06/20/2026
🏴 The caber toss is judged not by distance but by accuracy — the perfect toss is the one where the caber, having been turned end for end so that its small end now leads, falls forward in the twelve o'clock position relative to the athlete who threw it, falling directly away from the thrower in a perfect straight line. The athlete who can consistently achieve this with a nineteen-foot pine log weighing a hundred and fifty pounds has mastered one of the most demanding physical skills in any athletic tradition anywhere in the world.

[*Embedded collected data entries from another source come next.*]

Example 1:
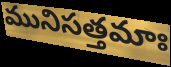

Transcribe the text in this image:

మునిసత్తమాః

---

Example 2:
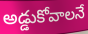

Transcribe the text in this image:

అడ్డుకోవాలనే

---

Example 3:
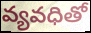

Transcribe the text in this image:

వ్యవధితో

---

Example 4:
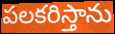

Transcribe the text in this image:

పలకరిస్తాను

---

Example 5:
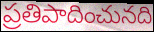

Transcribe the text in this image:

ప్రతిపాదించునది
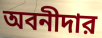
অবনীদার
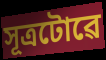
সূত্ৰটোৱে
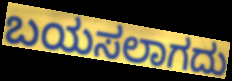
ಬಯಸಲಾಗದು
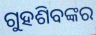
ଗୁହଶିବଙ୍କର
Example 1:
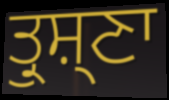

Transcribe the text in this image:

ਤ੍ਰੁਸ਼੍ਣਾ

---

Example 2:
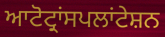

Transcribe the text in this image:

ਆਟੋਟ੍ਰਾਂਸਪਲਾਂਟੇਸ਼ਨ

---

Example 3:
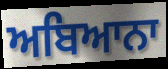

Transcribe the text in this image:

ਅਬਿਆਨਾ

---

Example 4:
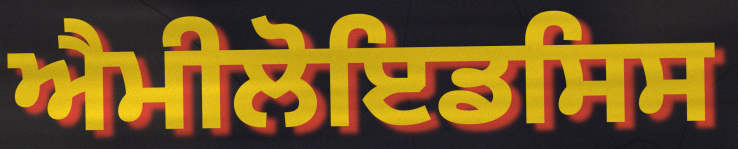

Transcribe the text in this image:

ਐਮੀਲੋਇਡਸਿਸ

The origin of the caber toss — like most Highland Games events — is disputed and various, with theories ranging from the practical military requirement to throw logs across streams for rapid crossing to the simple test of strength and technique that all human cultures devise in different forms. What is certain is that the specific technical challenge of the caber — the combination of raw strength required to lift and carry the log and the athletic precision required to achieve the turning toss — is unique to the Scottish tradition and cannot be reduced to any other athletic form.

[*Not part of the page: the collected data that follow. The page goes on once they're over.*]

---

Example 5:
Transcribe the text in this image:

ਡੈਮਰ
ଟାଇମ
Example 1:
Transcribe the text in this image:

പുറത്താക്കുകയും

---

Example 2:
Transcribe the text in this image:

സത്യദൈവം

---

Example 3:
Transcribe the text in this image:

The Highland Games tradition of which the caber toss is the centrepiece has spread wherever Scottish emigrants have settled. The Braemar Gathering — the most celebrated of all Highland Games, attended by the Royal Family annually — is famous worldwide, but the tradition is as strong at the Antigonish Highland Games in Nova Scotia, at the Caledonian Games in New Zealand, at the Highland Games of Grandfather Mountain in North Carolina, and at hundreds of other venues where the Scottish diaspora has established the tradition that their ancestors brought from the glens of Perthshire and Argyll and the far north.
A pine log, vertical in a Highland sky, on a perfect August afternoon.
Scotland invented this. The world is still trying to throw it straight.